Thought I’d share parts of a paper written by by Andrea Atkinson, Urgent Service Director at Elevate Destinations. Their trip to Haiti won a Nat Geo Tour of a Lifetime Award in 2011 so below is a little about how they did it.
Is it time for everyone to open Haiti up as a destination? Probably not. But are there ways to do it effectively? Yes, see below as an example.
Effective Volunteer Travel Creating Relationships for Meaningful Service in Haiti & The Gulf
Volunteering and service abroad have become very popular for individuals and groups. Developing a volunteer program that both benefits a community as well as positively impacts volunteers is not as easy as just sending a group of people into a “community in need”. In order for one to two week stints of work to be effective and create meaningful change, it is important for travel providers to know how to create experiences that actually give back as well as provide a platform for travelers to serve in solidarity.

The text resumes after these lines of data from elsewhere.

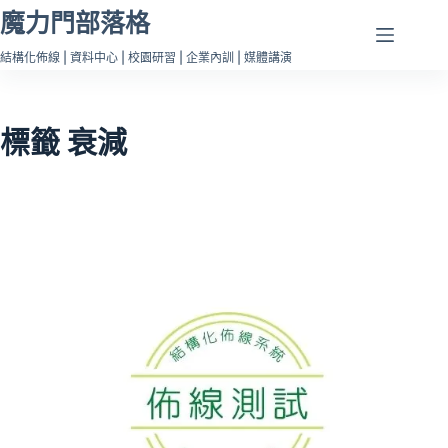
跳
魔力門部落格
至
結構化佈線 | 資料中心 | 校園研習 | 企業內訓 | 媒體講演
主
要
內
標籤
衰減
容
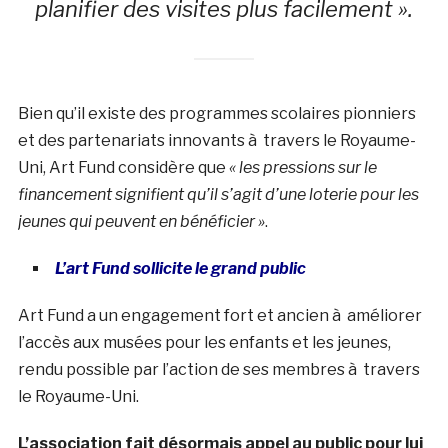
planifier des visites plus facilement ».
Bien qu’il existe des programmes scolaires pionniers
et des partenariats innovants à travers le Royaume-
Uni, Art Fund considère que
« les pressions sur le
financement signifient qu’il s’agit d’une loterie pour les
jeunes qui peuvent en bénéficier »
.
L’art Fund sollicite le grand public
Art Fund a un engagement fort et ancien à améliorer
l’accès aux musées pour les enfants et les jeunes,
rendu possible par l’action de ses membres à travers
le Royaume-Uni.
L’association fait désormais appel au public pour lui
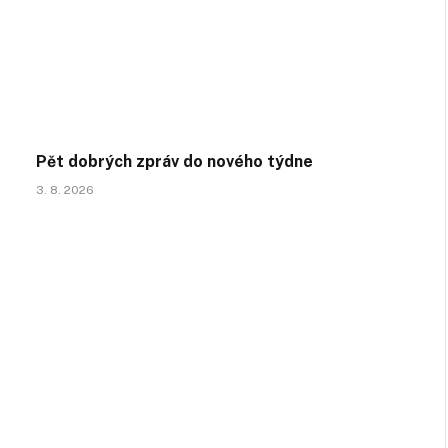
Pět dobrých zpráv do nového týdne
3. 8. 2026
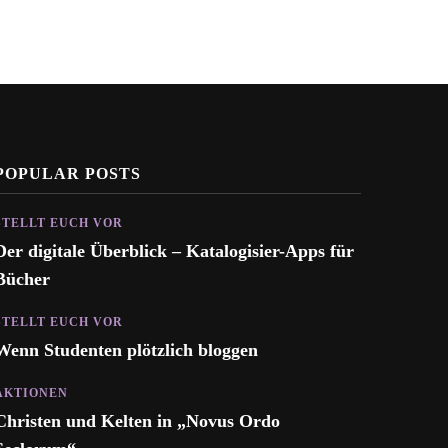
POPULAR POSTS
STELLT EUCH VOR
Der digitale Überblick – Katalogisier-Apps für
Bücher
STELLT EUCH VOR
Wenn Studenten plötzlich bloggen
AKTIONEN
Christen und Kelten in „Novus Ordo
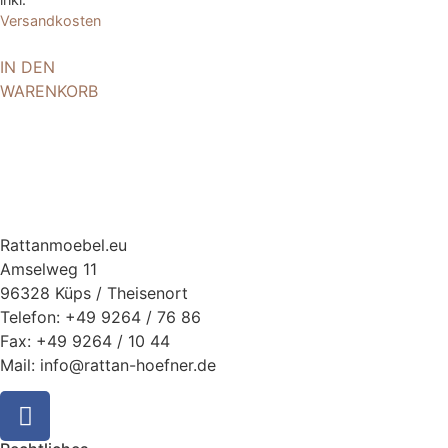
Versandkosten
IN DEN
WARENKORB
Rattanmoebel.eu
Amselweg 11
96328 Küps / Theisenort
Telefon: +49 9264 / 76 86
Fax: +49 9264 / 10 44
Mail: info@rattan-hoefner.de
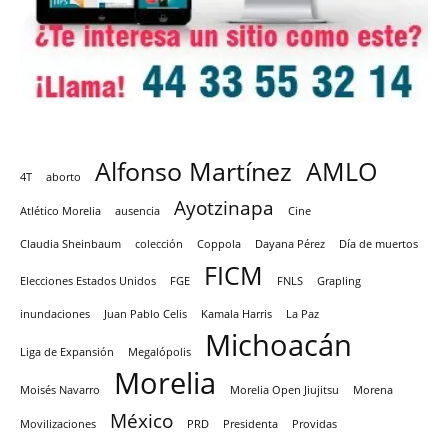
Alfonso Martínez
AMLO
4T
aborto
Ayotzinapa
Atlético Morelia
ausencia
Cine
Claudia Sheinbaum
colección
Coppola
Dayana Pérez
Día de muertos
FICM
Elecciones Estados Unidos
FGE
FNLS
Grapling
inundaciones
Juan Pablo Celis
Kamala Harris
La Paz
Michoacán
Liga de Expansión
Megalópolis
Morelia
Moisés Navarro
Morelia Open Jiujitsu
Morena
México
Movilizaciones
PRD
Presidenta
Providas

Effective Volunteer Program Components
Address sustainability: Understand the environmental, economic, and social benefit for communities. Sustainable development is a norm of the development world. When we bring volunteers into the service world – we need to prepare them for this direct contact. It is important to ensure that the work being done provides a well-rounded and aligned support of sustainable development goals.
Assess long-term impact and ensure that the programs supported have plans for positive impact in the long-run. There are so many programs that have been started and then abandoned by well-meaning volunteers and organizations. Find an organization with a long-standing commitment to the country and cause and find out what their long-range plan is.
Work with well-established organizations: Work with well-established non-profit organizations that have track records of success, transparency and long-term commitment to the community.
Help raise funds: Provide fundraising support to non-profit partners. Each of our travelers is tasked with raising $500. Some have raised over $4000. This has multiplied their effect in the program. Our initiative has raised over $30,000 for causes in Haiti and has engaged hundreds of small donors that now have invested in Haiti.
Employ and engage locals: Employ local labor, making certain that local jobs are not displaced. Volunteering to get something done that could be done by a local employed to do a job is not effective. Neither is bringing in an expert to get a job done and then not providing transfer of knowledge (ie not teaching a or many locals some of the skills to provide this service in the future as well as not learning from locals).
Work in solidarity not superiority: Working side-by-side with locals, learning from them and supporting them while maintaining respect for their culture and knowledge. Developing cross-cultural relationships is one of the most effective things that can come of a volunteer program. It is important to create introductions and work with locals to develop real relationships and create solidarity.
Haiti Case Study:
A year and a half after the January 12 Haiti Earthquake, Haitians are still picking up the pieces, making a new life out of less than the little most people once had. The emergency stage is over, and the long-term rebuilding has begun. Ensuring Haitians have the resources for education is one of the critical elements of long-term recovery. Community engagement in Haiti offers the opportunity to participate in rebuilding a nation, one school and orphanage at a time.
Programs we have developed in Haiti support the rebuilding of orphanages and schools as well as support youth empowerment and the environment.
Elevate the Gulf Case Study:
On April 20th, 2010 over 185 million gallons of crude oil began a three-month gush into the waters off the Gulf Coast of the United States. So began a national tragedy that not only affected marine and coastal flora and fauna, but an entire fishing economy, culture and ecosystem. The sheen on the water has dissipated, as has the media attention, but the long-term repercussions have only begun.
Programs we have developed in the Gulf are in partnership with The Ocean Foundation, to support an area of our country that has suffered economically, culturally and ecologically. Volunteers have worked on replacement or restoration of the oyster reef, seagrass bed and coastal marsh habitats has long-term benefits in helping to improve on-going problems in Mobile Bay.